The car we tried didn’t exactly match up to the specifications that are on sale in the GCC (you can read more about said specs here). Our test machine sadly didn’t have the much-vaunted Blue&Me system, instead sporting the standard entertainment system comprising a radio and CD player capable of playing MP3 CDs. No auxiliary input socket for MP3 players though, which is a shame. Such small features really should be standard on all cars.
The driving position is good – both seat and steering column adjust for height and reach and it’s easy to find the ideal comfortable settings.
From a storage point of view there’s a small cubby hole in front of the gear lever for phones or iPods and under the armrest was a cylindrical space that’s cooled by the air conditioning so as to keep a couple of drinks cans cold. No space for CDs though.
On the move
Of immediate concern to us was that the air conditioning takes an age to cool down – five minutes after starting the engine, the fan was still pumping lukewarm air into the cabin. Throughout the time we spent in the Bravo, it was necessary to have the temperature turned as low as possible and the fan on full.
A later conversation with Fiat representatives suggested that the cars offered during the launch event were of European specification and that cars on sale in the GCC would have a better system. Let’s hope they do, or that will instantly render the Bravo’s positive points moot in the 50-degree Arabian summer.
That out of the way, let’s talk about the gearbox. Rather than a standard automatic transmission, the Bravo features a robotised manual affair, which is best described as a manual gearbox, complete with clutch, but where the clutch and the gear changes are done automatically. This is different from a traditional automatic, which relies on a device called a torque converter.
In practical terms, this means that the gear lever arrangement in the Bravo is slightly different to the normal PRND arrangement. Instead, Neutral and Reverse are on the far right of three planes, and you move the gear stick into the middle plane to drive. Take your foot off the brake and you’ll need to prod the accelerator to move, rather than waiting for the car to creep forward automatically; only when you accelerate will the car release the clutch and engage the gear. The change is rather laborious and jerky – not to the point of discomfort, but more so than a regular automatic. The car pitches and yaws backwards and forwards when the cogs move, in no way helped by the rather soft suspension.

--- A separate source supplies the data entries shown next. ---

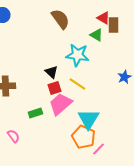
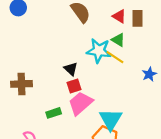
red triangle: (103, 18) -> (119, 16), moved
green triangle: (96, 35) -> (118, 40), moved
yellow line: (77, 84) -> (115, 57), moved

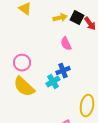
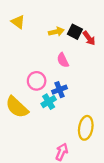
pink circle: (22, 63) -> (37, 81), moved

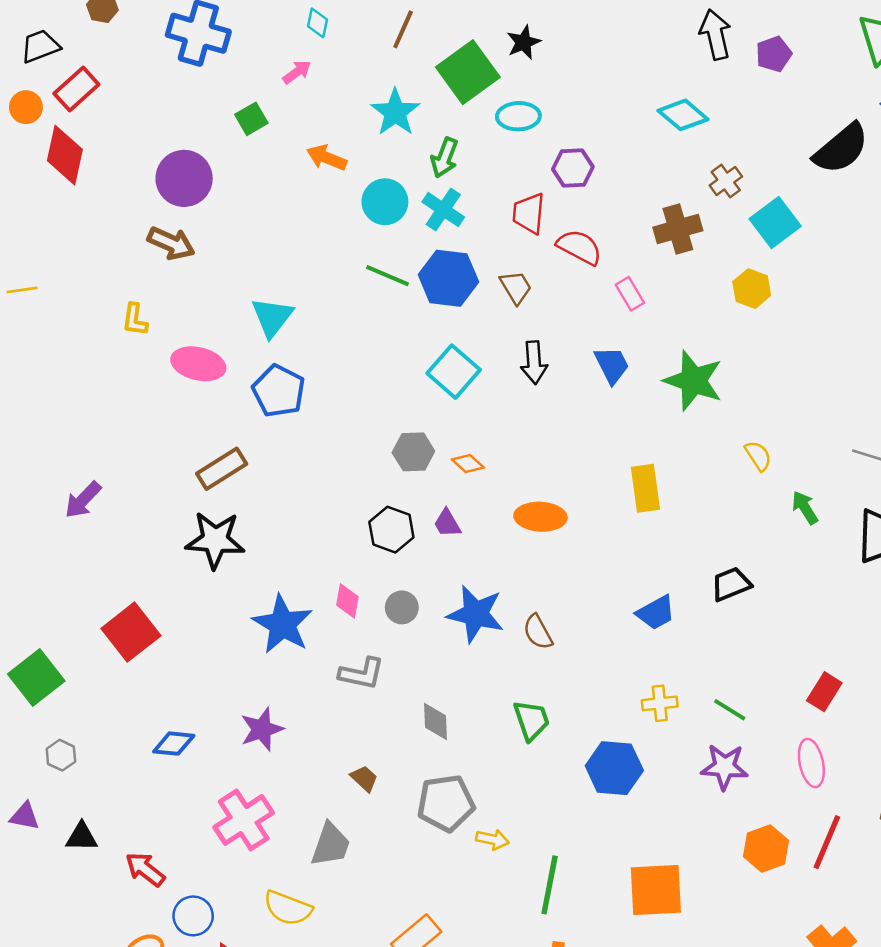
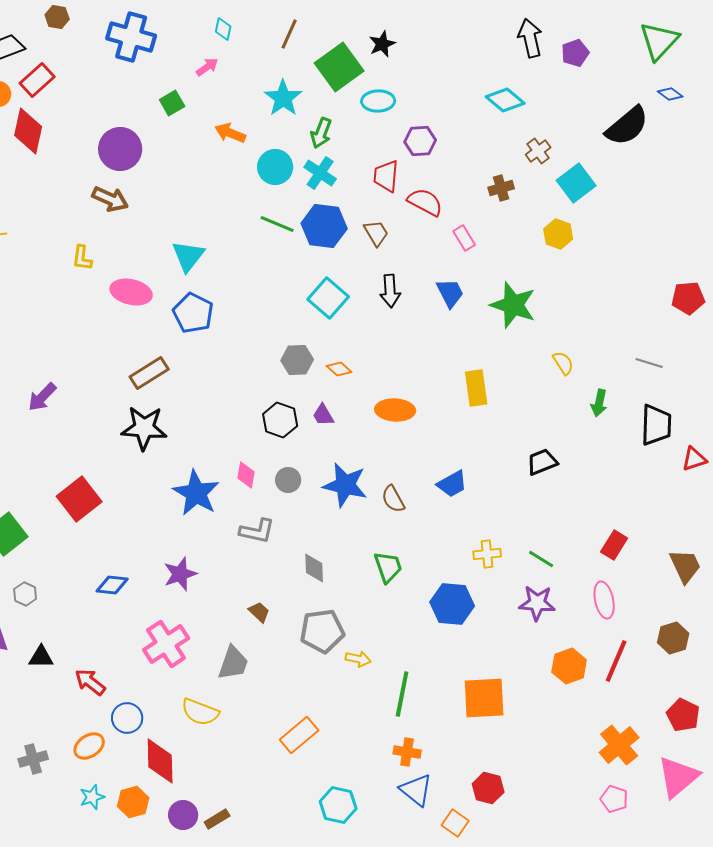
brown cross: (678, 229) -> (501, 188), size x0.7
green arrow: (805, 508) -> (599, 403), turned -136
blue trapezoid: (656, 613) -> (452, 484), moved

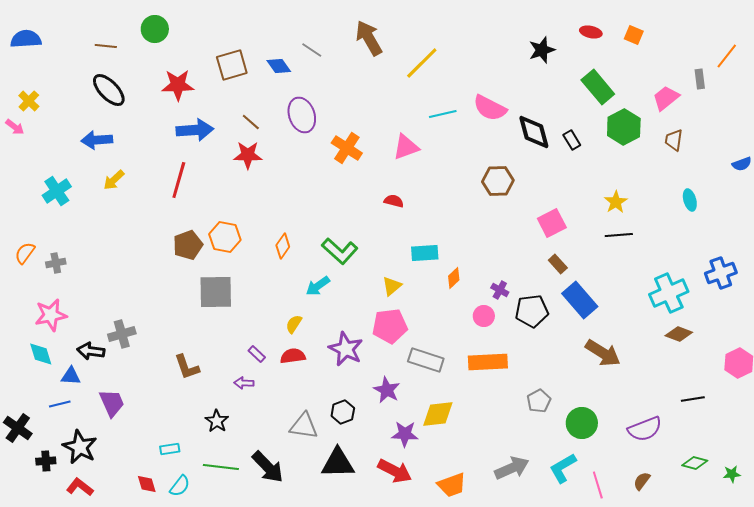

In manual mode it reacts quickly to a move of the lever forward or back, but the actual process of changing is still slow and far from smooth. We suspect it would be rather satisfying to use in a sportier car as it feels nice and mechanical, but it’s incongruous in this setting.
The engine is a 1.4-litre turbocharged unit with 120bhp. It’s rather sluggish at low revs, but once it’s stirred above 3,000rpm responds well.
The suspension is softer than we’d like and the car rolls about during cornering. Accelerate hard and it’ll sit back, brake and the nose will dip quite a lot. We’d prefer it to stay flatter when changing direction. However, it does mean that the car soaks up bumps in the road well.
The Bravo features a City steering button that makes the steering really light for ease of manoeuvring. The steering is not particularly heavy to start with but if you have weedy arms it could be useful. Generally the steering feels a bit vague and rubbery, which doesn’t lend itself to any kind of spirited driving – a shame, as the dynamic looks of the Bravo suggested a more involving experience. It does nip around town without any trouble though and feels stable at motorway speeds.
The Bravo is a fine looking and generally well-made machine, with some interesting and unusual design points, plenty of comfortable space inside and a good-sized boot.
However, the gearbox is too jerky and the suspension too soft, which means it’s not as good as some rivals in its driving experience – we’re looking particularly at the cheaper and more powerful (if less attractive) Ford Focus. And Fiat really needs to sort out the air conditioning for the GCC-specification cars.